Entries from a dataset
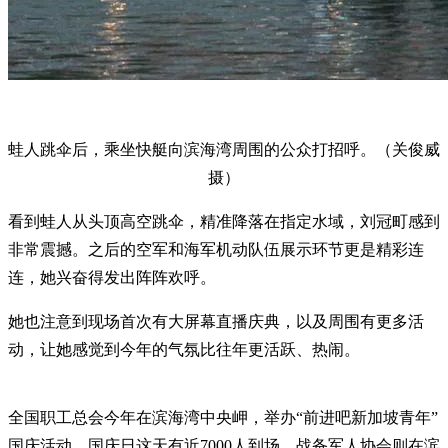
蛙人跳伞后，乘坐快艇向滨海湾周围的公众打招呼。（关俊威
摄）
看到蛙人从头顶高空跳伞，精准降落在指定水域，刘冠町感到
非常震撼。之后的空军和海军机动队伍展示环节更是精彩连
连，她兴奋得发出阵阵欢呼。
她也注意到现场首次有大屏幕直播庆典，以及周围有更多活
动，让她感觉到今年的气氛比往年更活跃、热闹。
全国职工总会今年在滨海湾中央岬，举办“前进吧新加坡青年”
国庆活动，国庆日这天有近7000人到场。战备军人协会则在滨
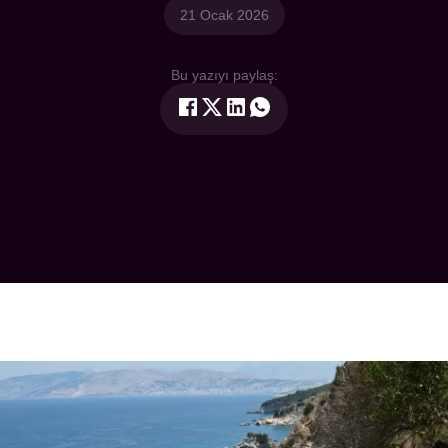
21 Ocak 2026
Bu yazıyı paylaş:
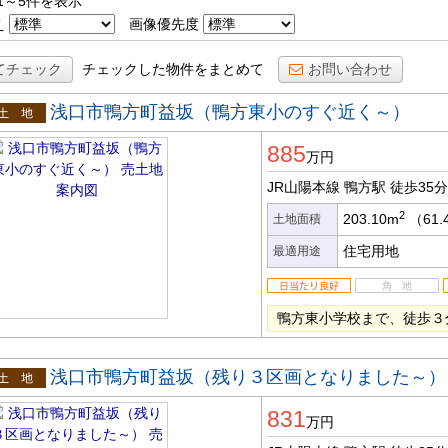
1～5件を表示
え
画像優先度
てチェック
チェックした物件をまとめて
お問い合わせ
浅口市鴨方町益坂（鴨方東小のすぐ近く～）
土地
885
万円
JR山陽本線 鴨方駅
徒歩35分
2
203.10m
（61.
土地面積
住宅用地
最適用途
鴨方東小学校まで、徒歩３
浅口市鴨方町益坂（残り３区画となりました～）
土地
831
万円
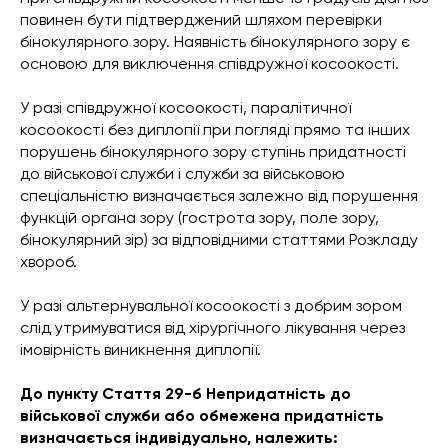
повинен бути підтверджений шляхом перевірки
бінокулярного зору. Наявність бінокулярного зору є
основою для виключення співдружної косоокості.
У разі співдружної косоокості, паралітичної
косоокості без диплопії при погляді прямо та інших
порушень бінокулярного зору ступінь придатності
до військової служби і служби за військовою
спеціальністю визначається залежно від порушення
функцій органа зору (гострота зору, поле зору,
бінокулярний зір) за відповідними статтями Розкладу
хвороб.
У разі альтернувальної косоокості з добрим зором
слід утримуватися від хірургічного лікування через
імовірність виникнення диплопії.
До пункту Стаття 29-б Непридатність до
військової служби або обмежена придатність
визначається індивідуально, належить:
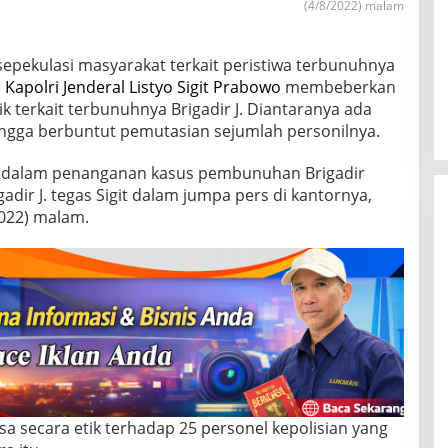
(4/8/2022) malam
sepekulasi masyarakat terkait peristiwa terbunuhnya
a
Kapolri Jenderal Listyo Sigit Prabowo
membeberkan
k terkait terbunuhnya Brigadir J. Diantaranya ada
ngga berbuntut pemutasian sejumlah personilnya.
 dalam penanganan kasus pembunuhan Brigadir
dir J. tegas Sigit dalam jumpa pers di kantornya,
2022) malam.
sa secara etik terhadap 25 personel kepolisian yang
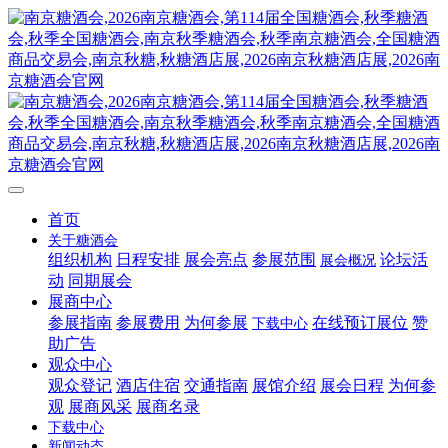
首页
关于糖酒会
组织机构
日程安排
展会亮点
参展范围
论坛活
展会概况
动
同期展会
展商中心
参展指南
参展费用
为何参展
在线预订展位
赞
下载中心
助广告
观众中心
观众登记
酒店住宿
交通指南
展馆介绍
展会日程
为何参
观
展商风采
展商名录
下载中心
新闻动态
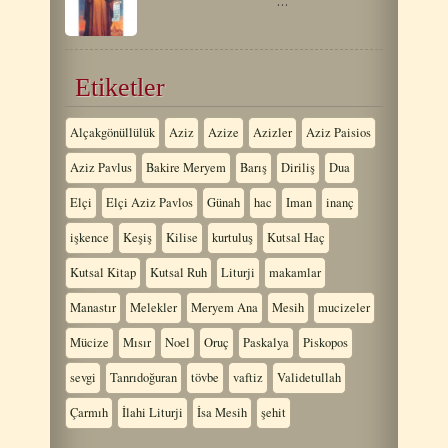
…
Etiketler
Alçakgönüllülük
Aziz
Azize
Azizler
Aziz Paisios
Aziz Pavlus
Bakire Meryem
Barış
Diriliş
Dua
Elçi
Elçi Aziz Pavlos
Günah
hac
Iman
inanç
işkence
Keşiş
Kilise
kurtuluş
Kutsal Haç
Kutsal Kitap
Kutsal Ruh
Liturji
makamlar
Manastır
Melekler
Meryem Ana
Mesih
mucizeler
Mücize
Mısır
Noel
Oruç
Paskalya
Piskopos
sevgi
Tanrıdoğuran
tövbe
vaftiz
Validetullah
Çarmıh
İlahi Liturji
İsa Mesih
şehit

• **Description of the task**
Count the lines in the entries above that contain the string "бінокулярного", and give only the number.

• **Response box**
2